Stollen 2023
Endlich wieder Stollenzeit. Das haben sich wohl so einige Teams gedacht, als Mitte Oktober des vergangenen Jahres seit langem wieder eine Lange Nacht der Stollen angekündigt wurde. Die 26 Anmeldungen wurden im Lauf der Zeit auf 12 Teams aus zwei Nationen und sechs Bundesländern kondensiert. Diese Teams trafen sich dann am ersten Märzwochenende in Dresden, um wieder gemeinsam Indoor-Ultimate zu spielen, miteinander zu feiern und natürlich fleißig Dresdner Christstollen zu verzehren.

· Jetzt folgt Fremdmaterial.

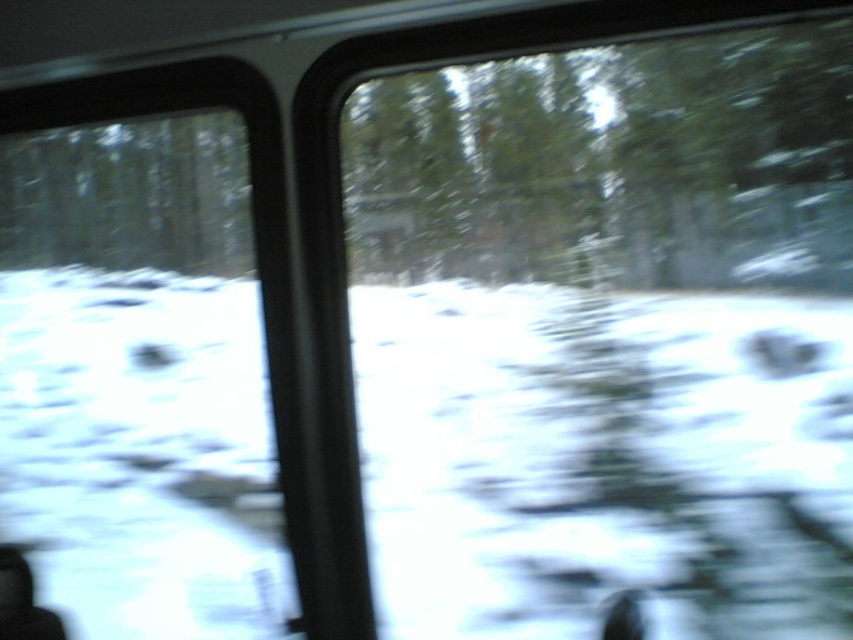
You are a passenger in a moving car and notice two green matte trees outside the window. The trees are labeled as the green matte tree at upper center and the green matte tree at upper left. Which of these two trees appears wider from your viewpoint inside the car?

The green matte tree at upper center appears wider than the green matte tree at upper left because its width is larger according to the description.

Based on the photo, you are sitting in the vehicle and want to reach the point marked at coordinates (541, 93) outside the window. If your arm can extend 1.8 meters, can you reach that point?

The point marked at coordinates (541, 93) is 1.91 meters away from the viewer. Since your arm can only extend 1.8 meters, you cannot reach that point.

You are a passenger in a moving car and notice two green matte trees outside the window. The trees are labeled as the green matte tree at upper center and the green matte tree at upper left. From your perspective inside the car, which tree is located to the right of the other?

The green matte tree at upper center is positioned on the right side of the green matte tree at upper left, so from your perspective inside the car, the green matte tree at upper center is to the right of the green matte tree at upper left.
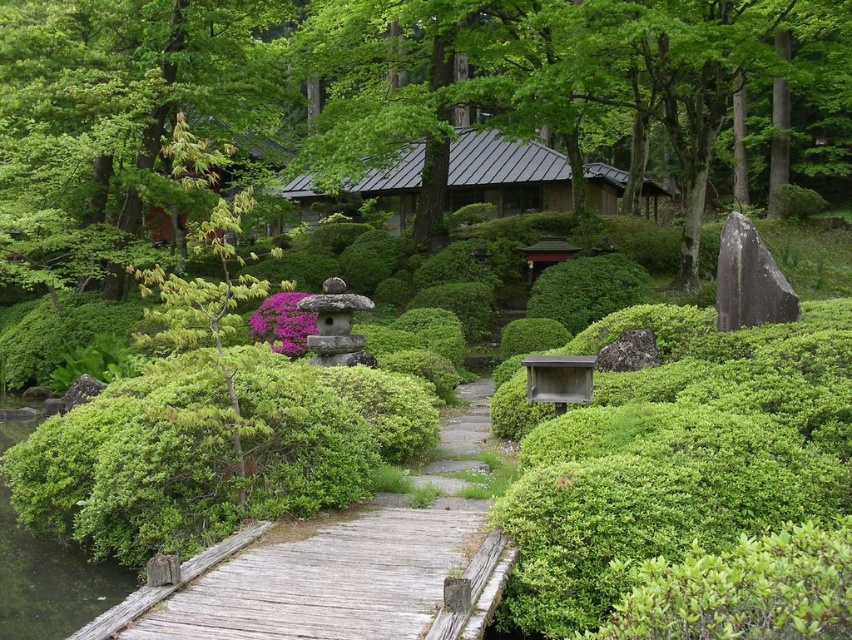
Question: Which object appears farthest from the camera in this image?

Choices:
 (A) green leafy bush at right
 (B) wooden at left
 (C) green leafy tree at upper left

Answer: (C)

Question: Is green leafy tree at upper left below wooden at left?

Choices:
 (A) yes
 (B) no

Answer: (B)

Question: Which of the following is the closest to the observer?

Choices:
 (A) wooden at left
 (B) green leafy tree at upper left
 (C) green leafy bush at right

Answer: (A)

Question: Is green leafy bush at right positioned in front of wooden at left?

Choices:
 (A) no
 (B) yes

Answer: (A)

Question: Can you confirm if green leafy tree at upper center is positioned below green leafy tree at upper left?

Choices:
 (A) no
 (B) yes

Answer: (A)

Question: Which object appears closest to the camera in this image?

Choices:
 (A) green leafy bush at right
 (B) green leafy tree at upper left
 (C) green leafy tree at upper center
 (D) wooden at left

Answer: (D)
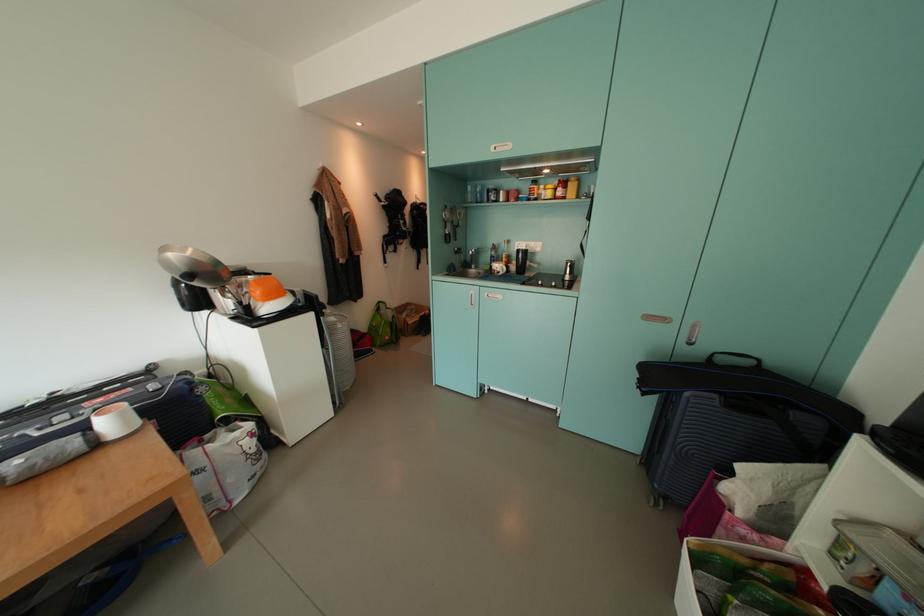
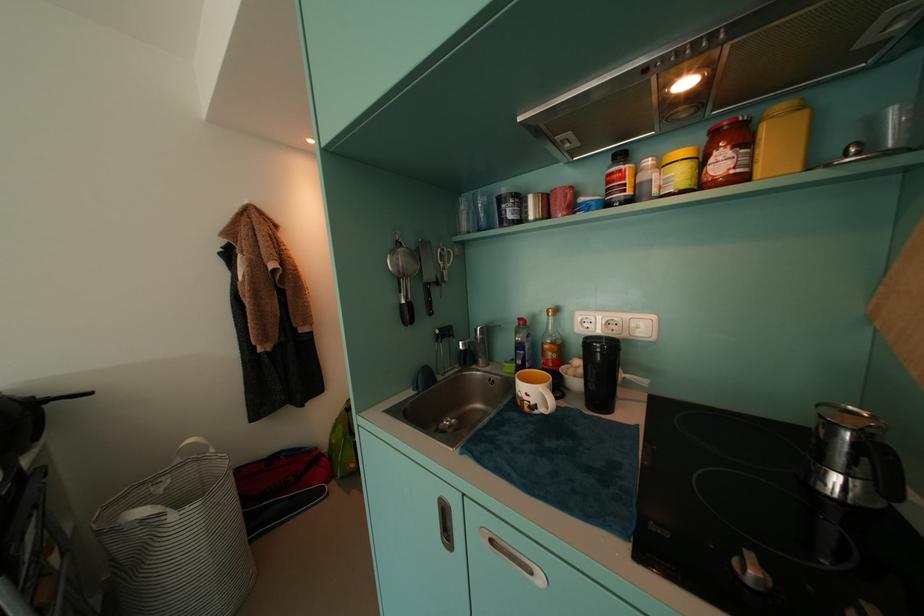
In the second image, find the point that corresponds to (x=508, y=276) in the first image.

(550, 413)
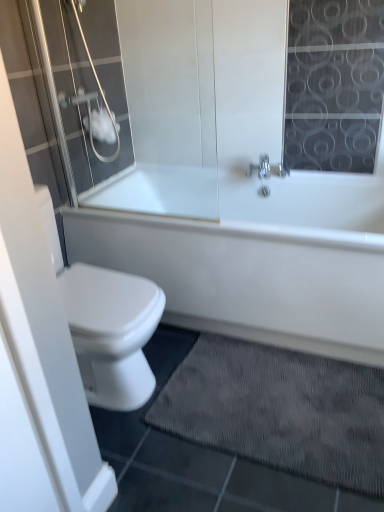
Question: Is white glossy bathtub at center oriented towards transparent glass shower door at upper left?

Choices:
 (A) yes
 (B) no

Answer: (B)

Question: Is white glossy bathtub at center smaller than transparent glass shower door at upper left?

Choices:
 (A) no
 (B) yes

Answer: (A)

Question: Is white glossy bathtub at center at the left side of transparent glass shower door at upper left?

Choices:
 (A) yes
 (B) no

Answer: (B)

Question: From a real-world perspective, is white glossy bathtub at center located higher than transparent glass shower door at upper left?

Choices:
 (A) yes
 (B) no

Answer: (B)

Question: From a real-world perspective, does white glossy bathtub at center sit lower than transparent glass shower door at upper left?

Choices:
 (A) no
 (B) yes

Answer: (B)

Question: Would you say white glossy bathtub at center is inside or outside transparent glass shower door at upper left?

Choices:
 (A) inside
 (B) outside

Answer: (B)

Question: Is white glossy bathtub at center bigger or smaller than transparent glass shower door at upper left?

Choices:
 (A) big
 (B) small

Answer: (A)

Question: From the image's perspective, is white glossy bathtub at center above or below transparent glass shower door at upper left?

Choices:
 (A) below
 (B) above

Answer: (A)

Question: Is white glossy bathtub at center taller or shorter than transparent glass shower door at upper left?

Choices:
 (A) tall
 (B) short

Answer: (B)

Question: Is dark gray textured bath mat at lower center in front of or behind transparent glass shower door at upper left in the image?

Choices:
 (A) front
 (B) behind

Answer: (A)

Question: Does point (301, 432) appear closer or farther from the camera than point (44, 25)?

Choices:
 (A) closer
 (B) farther

Answer: (A)

Question: Would you say dark gray textured bath mat at lower center is to the left or to the right of transparent glass shower door at upper left in the picture?

Choices:
 (A) right
 (B) left

Answer: (A)

Question: From a real-world perspective, is dark gray textured bath mat at lower center positioned above or below transparent glass shower door at upper left?

Choices:
 (A) below
 (B) above

Answer: (A)

Question: Is point (92, 117) positioned closer to the camera than point (269, 218)?

Choices:
 (A) farther
 (B) closer

Answer: (B)

Question: From a real-world perspective, is white matte toilet paper at upper left above or below white glossy bathtub at center?

Choices:
 (A) above
 (B) below

Answer: (A)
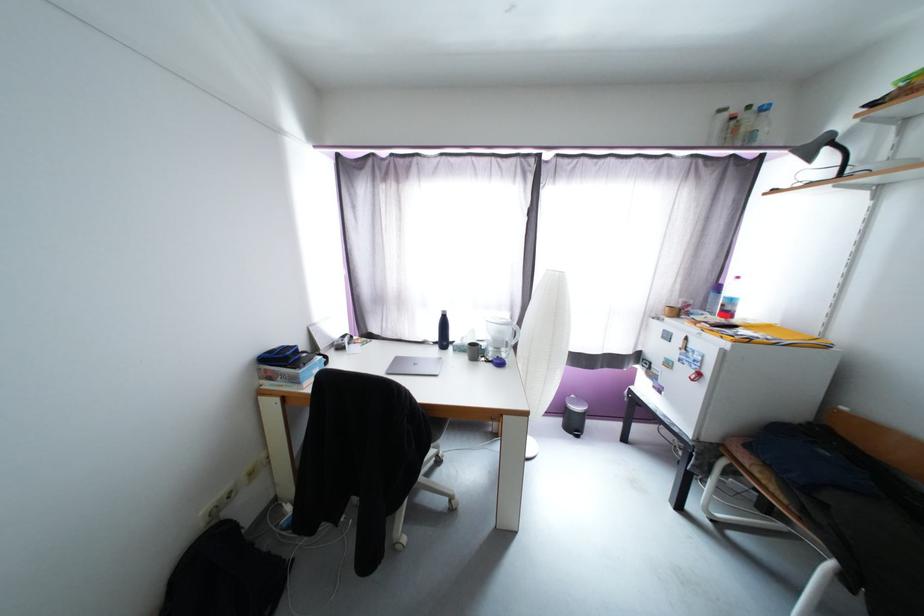
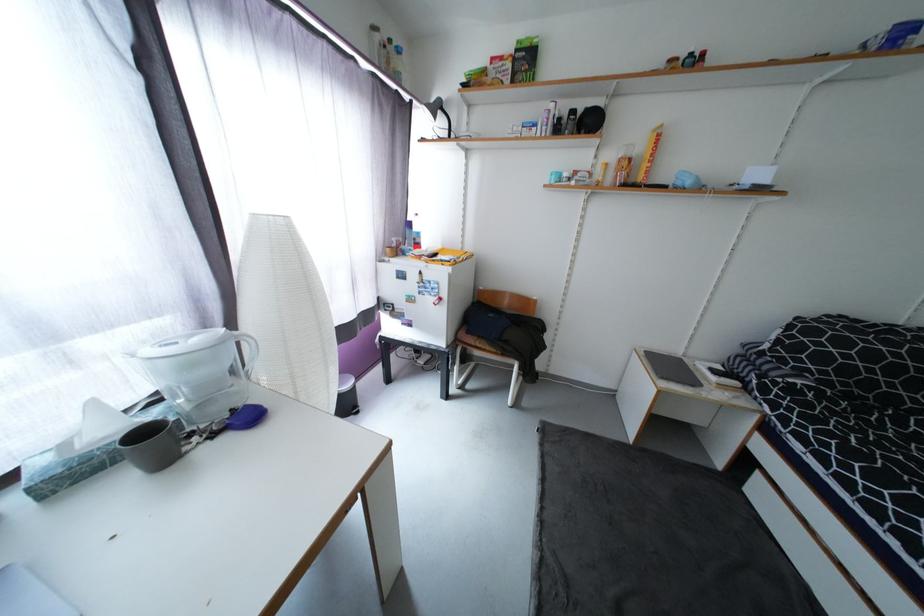
Locate, in the second image, the point that corresponds to pixel 479 333 in the first image.

(102, 407)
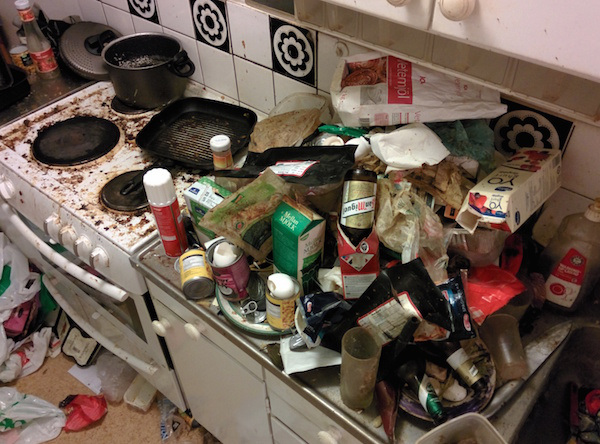
This screenshot has width=600, height=444. Find the location of `drawers`. drawers is located at coordinates (288, 414), (246, 361).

Am Samstag ging es um 11 mit den Spielen des Frühpools los, in denen die Deckel, das Uni-Team ME.US, die Stoneheads, Paradisco, Griffin's Lehre und Pull Drop Delitzsch einander auf dem Parkett begegneten und viele intensive Begegnungen austrugen. Am Ende behielten die Vorjahressieger aus Delitzsch die Oberhand und gingen ungeschlagen in die Turnierpause.
Denn, wie es bei der Langen Nacht der Stollen Tradition ist, traf die zweite Hälfte der Teams (Rotpot, Hallunken, Endzonis, P7, Saxy Divers und die Airpussies) erst am späten Nachmittag ein und spielten die Platzierung im Spätpool bis kurz vor Mitternacht aus. Hier stand P7 schlussendlich an der Tabellenspitze.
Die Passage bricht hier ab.